Organic milk kefir grains produce a tart, sour-tasting drinking yoghurt. It contains the highest number of bacteria and yeasts found in any of our cultures. Most people do not enjoy drinking milk kefir. It is best to consider it as a medicinal product. It can be mixed with fruit, syrup, or made into a smoothie to mask the sour taste.
Organic milk kefir grains produce a cultured, fermented milk drink, originally from the mountainous region that divides Asia and Europe. It is similar to yoghurt – but a drink, with a tart, sour taste and a slight ‘fizz’. This is due to carbon dioxide – the end product of the fermentation process. The length of the fermentation time will affect the taste. Milk Kefir is a good source of calcium and is rich in bacteria.
A vast variety of bacteria have been isolated and identified in kefir grains. Known species are among four genus groups; Lactobacilli, Streptococci Lactococci, Acetobacter and Yeasts. So far over 50 strains of bacteria and yeasts have been identified from milk kefir around the world, making it one of the best sources known. Our European milk kefir is known to contain over 20 strains of bacteria and yeast.

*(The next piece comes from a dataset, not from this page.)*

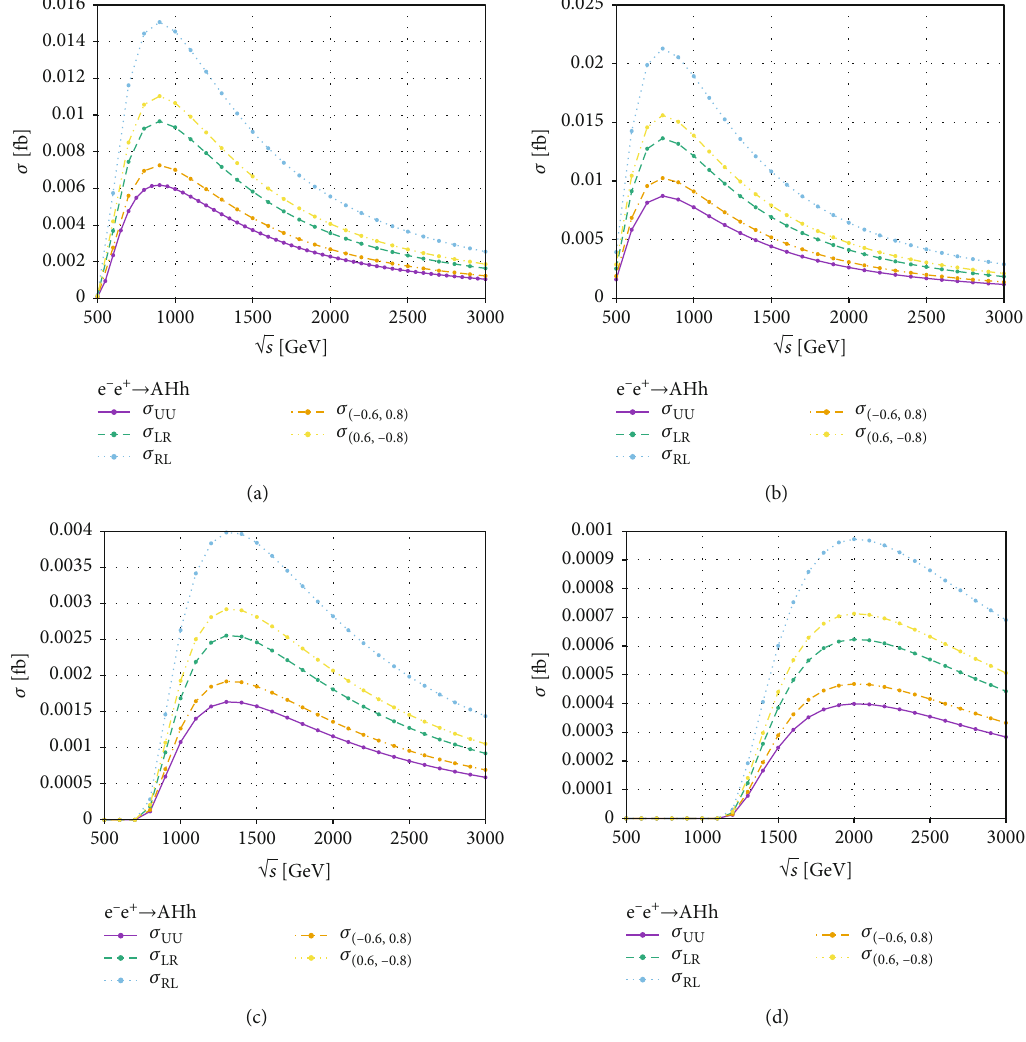
ffiffi p ( GeV ) is ploted in all these plots. Higgs mass values m ϕ = 150 GeV , s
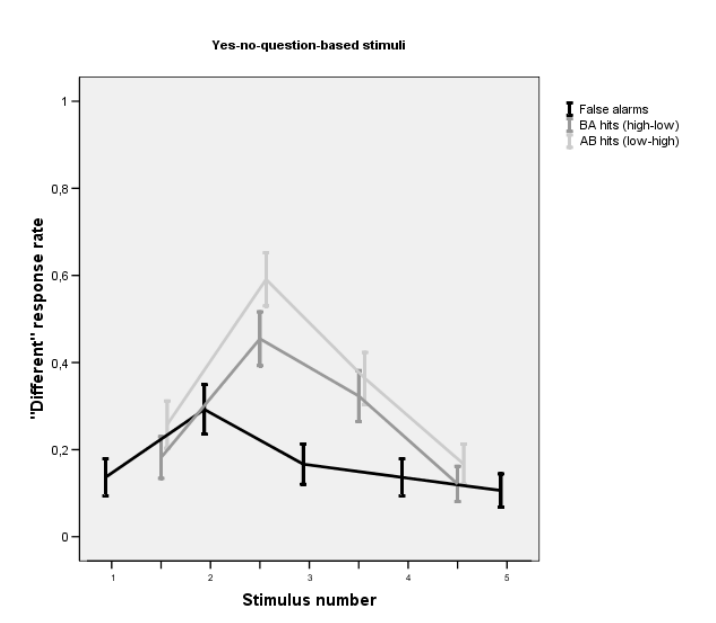
Figure 6. Rate of “different” responses for pairs that were actually different (hits) and pairs that were identical (false alarms) corresponding to the continuum created from the yes-no question base stimulus. Error bars represent standard error of the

The milk kefir grains also transform dairy sugars into a few other things, including lactic acid, CO2 and small amounts of alcohol. We have never noticed or felt any effects from the minimal amounts of alcohol produced in the fermented milk kefir. We thought it was worth mentioning though, if you’re sensitive to alcohol or been advised to avoid it altogether, it might be something to consider.